== WORKING DATA ==
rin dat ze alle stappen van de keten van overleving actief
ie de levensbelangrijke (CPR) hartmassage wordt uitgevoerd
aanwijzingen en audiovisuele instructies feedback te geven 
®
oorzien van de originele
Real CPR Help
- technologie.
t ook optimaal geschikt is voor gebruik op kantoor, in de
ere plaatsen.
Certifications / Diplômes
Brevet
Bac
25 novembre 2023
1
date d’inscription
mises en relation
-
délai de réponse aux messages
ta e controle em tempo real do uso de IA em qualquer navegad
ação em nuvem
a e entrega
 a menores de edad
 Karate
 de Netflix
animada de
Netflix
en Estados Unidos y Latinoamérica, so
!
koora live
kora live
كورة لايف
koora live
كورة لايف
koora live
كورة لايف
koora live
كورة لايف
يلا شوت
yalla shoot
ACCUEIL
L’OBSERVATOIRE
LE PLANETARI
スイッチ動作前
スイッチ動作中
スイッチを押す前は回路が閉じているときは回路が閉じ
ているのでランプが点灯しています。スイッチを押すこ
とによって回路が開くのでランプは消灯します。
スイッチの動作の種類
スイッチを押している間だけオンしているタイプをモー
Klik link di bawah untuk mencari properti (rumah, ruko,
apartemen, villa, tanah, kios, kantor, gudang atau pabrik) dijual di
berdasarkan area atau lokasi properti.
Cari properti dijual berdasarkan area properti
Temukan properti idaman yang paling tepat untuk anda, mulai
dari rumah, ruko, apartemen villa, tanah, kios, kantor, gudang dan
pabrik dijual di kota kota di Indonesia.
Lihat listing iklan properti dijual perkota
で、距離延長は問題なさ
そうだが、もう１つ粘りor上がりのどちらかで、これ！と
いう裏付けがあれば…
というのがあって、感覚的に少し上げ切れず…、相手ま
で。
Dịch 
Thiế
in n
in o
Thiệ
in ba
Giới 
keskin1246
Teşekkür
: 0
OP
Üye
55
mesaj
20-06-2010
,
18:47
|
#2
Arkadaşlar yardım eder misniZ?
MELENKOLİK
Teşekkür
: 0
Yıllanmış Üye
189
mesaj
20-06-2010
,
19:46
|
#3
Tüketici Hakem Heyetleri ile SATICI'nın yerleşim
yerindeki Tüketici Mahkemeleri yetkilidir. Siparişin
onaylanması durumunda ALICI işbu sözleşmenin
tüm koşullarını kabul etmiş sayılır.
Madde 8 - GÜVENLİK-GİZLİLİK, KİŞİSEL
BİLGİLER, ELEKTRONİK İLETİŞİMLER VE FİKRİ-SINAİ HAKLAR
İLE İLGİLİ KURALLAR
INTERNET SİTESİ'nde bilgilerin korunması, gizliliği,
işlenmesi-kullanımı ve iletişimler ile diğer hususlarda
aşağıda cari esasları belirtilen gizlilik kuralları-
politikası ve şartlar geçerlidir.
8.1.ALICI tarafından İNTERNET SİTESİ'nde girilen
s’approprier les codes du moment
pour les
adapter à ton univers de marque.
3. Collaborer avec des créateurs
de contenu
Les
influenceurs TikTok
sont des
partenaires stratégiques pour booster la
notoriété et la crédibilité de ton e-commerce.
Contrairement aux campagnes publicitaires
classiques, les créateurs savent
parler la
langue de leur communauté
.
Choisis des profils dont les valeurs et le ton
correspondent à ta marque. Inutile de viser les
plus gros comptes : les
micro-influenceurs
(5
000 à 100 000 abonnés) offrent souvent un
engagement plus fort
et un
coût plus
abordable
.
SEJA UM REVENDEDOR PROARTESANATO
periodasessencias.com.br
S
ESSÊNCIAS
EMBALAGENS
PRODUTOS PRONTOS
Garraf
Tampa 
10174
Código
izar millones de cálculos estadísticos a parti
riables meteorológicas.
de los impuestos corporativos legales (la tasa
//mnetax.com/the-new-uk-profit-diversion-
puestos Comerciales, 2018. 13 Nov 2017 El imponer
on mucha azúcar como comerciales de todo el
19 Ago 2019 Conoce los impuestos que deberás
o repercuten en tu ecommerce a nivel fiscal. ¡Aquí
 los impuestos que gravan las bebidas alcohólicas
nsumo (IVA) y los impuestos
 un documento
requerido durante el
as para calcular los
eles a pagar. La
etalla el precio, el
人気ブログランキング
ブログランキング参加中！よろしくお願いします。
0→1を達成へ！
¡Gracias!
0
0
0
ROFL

== YOUR GOAL ==
Could you duplicate every line of the records above, keeping each character and line break unchanged?

== RESPONSE TO THIS TASK ==
rin dat ze alle stappen van de keten van overleving actief
ie de levensbelangrijke (CPR) hartmassage wordt uitgevoerd
aanwijzingen en audiovisuele instructies feedback te geven 
®
oorzien van de originele
Real CPR Help
- technologie.
t ook optimaal geschikt is voor gebruik op kantoor, in de
ere plaatsen.
Certifications / Diplômes
Brevet
Bac
25 novembre 2023
1
date d’inscription
mises en relation
-
délai de réponse aux messages
ta e controle em tempo real do uso de IA em qualquer navegad
ação em nuvem
a e entrega
 a menores de edad
 Karate
 de Netflix
animada de
Netflix
en Estados Unidos y Latinoamérica, so
!
koora live
kora live
كورة لايف
koora live
كورة لايف
koora live
كورة لايف
koora live
كورة لايف
يلا شوت
yalla shoot
ACCUEIL
L’OBSERVATOIRE
LE PLANETARI
スイッチ動作前
スイッチ動作中
スイッチを押す前は回路が閉じているときは回路が閉じ
ているのでランプが点灯しています。スイッチを押すこ
とによって回路が開くのでランプは消灯します。
スイッチの動作の種類
スイッチを押している間だけオンしているタイプをモー
Klik link di bawah untuk mencari properti (rumah, ruko,
apartemen, villa, tanah, kios, kantor, gudang atau pabrik) dijual di
berdasarkan area atau lokasi properti.
Cari properti dijual berdasarkan area properti
Temukan properti idaman yang paling tepat untuk anda, mulai
dari rumah, ruko, apartemen villa, tanah, kios, kantor, gudang dan
pabrik dijual di kota kota di Indonesia.
Lihat listing iklan properti dijual perkota
で、距離延長は問題なさ
そうだが、もう１つ粘りor上がりのどちらかで、これ！と
いう裏付けがあれば…
というのがあって、感覚的に少し上げ切れず…、相手ま
で。
Dịch 
Thiế
in n
in o
Thiệ
in ba
Giới 
keskin1246
Teşekkür
: 0
OP
Üye
55
mesaj
20-06-2010
,
18:47
|
#2
Arkadaşlar yardım eder misniZ?
MELENKOLİK
Teşekkür
: 0
Yıllanmış Üye
189
mesaj
20-06-2010
,
19:46
|
#3
Tüketici Hakem Heyetleri ile SATICI'nın yerleşim
yerindeki Tüketici Mahkemeleri yetkilidir. Siparişin
onaylanması durumunda ALICI işbu sözleşmenin
tüm koşullarını kabul etmiş sayılır.
Madde 8 - GÜVENLİK-GİZLİLİK, KİŞİSEL
BİLGİLER, ELEKTRONİK İLETİŞİMLER VE FİKRİ-SINAİ HAKLAR
İLE İLGİLİ KURALLAR
INTERNET SİTESİ'nde bilgilerin korunması, gizliliği,
işlenmesi-kullanımı ve iletişimler ile diğer hususlarda
aşağıda cari esasları belirtilen gizlilik kuralları-
politikası ve şartlar geçerlidir.
8.1.ALICI tarafından İNTERNET SİTESİ'nde girilen
s’approprier les codes du moment
pour les
adapter à ton univers de marque.
3. Collaborer avec des créateurs
de contenu
Les
influenceurs TikTok
sont des
partenaires stratégiques pour booster la
notoriété et la crédibilité de ton e-commerce.
Contrairement aux campagnes publicitaires
classiques, les créateurs savent
parler la
langue de leur communauté
.
Choisis des profils dont les valeurs et le ton
correspondent à ta marque. Inutile de viser les
plus gros comptes : les
micro-influenceurs
(5
000 à 100 000 abonnés) offrent souvent un
engagement plus fort
et un
coût plus
abordable
.
SEJA UM REVENDEDOR PROARTESANATO
periodasessencias.com.br
S
ESSÊNCIAS
EMBALAGENS
PRODUTOS PRONTOS
Garraf
Tampa 
10174
Código
izar millones de cálculos estadísticos a parti
riables meteorológicas.
de los impuestos corporativos legales (la tasa
//mnetax.com/the-new-uk-profit-diversion-
puestos Comerciales, 2018. 13 Nov 2017 El imponer
on mucha azúcar como comerciales de todo el
19 Ago 2019 Conoce los impuestos que deberás
o repercuten en tu ecommerce a nivel fiscal. ¡Aquí
 los impuestos que gravan las bebidas alcohólicas
nsumo (IVA) y los impuestos
 un documento
requerido durante el
as para calcular los
eles a pagar. La
etalla el precio, el
人気ブログランキング
ブログランキング参加中！よろしくお願いします。
0→1を達成へ！
¡Gracias!
0
0
0
ROFL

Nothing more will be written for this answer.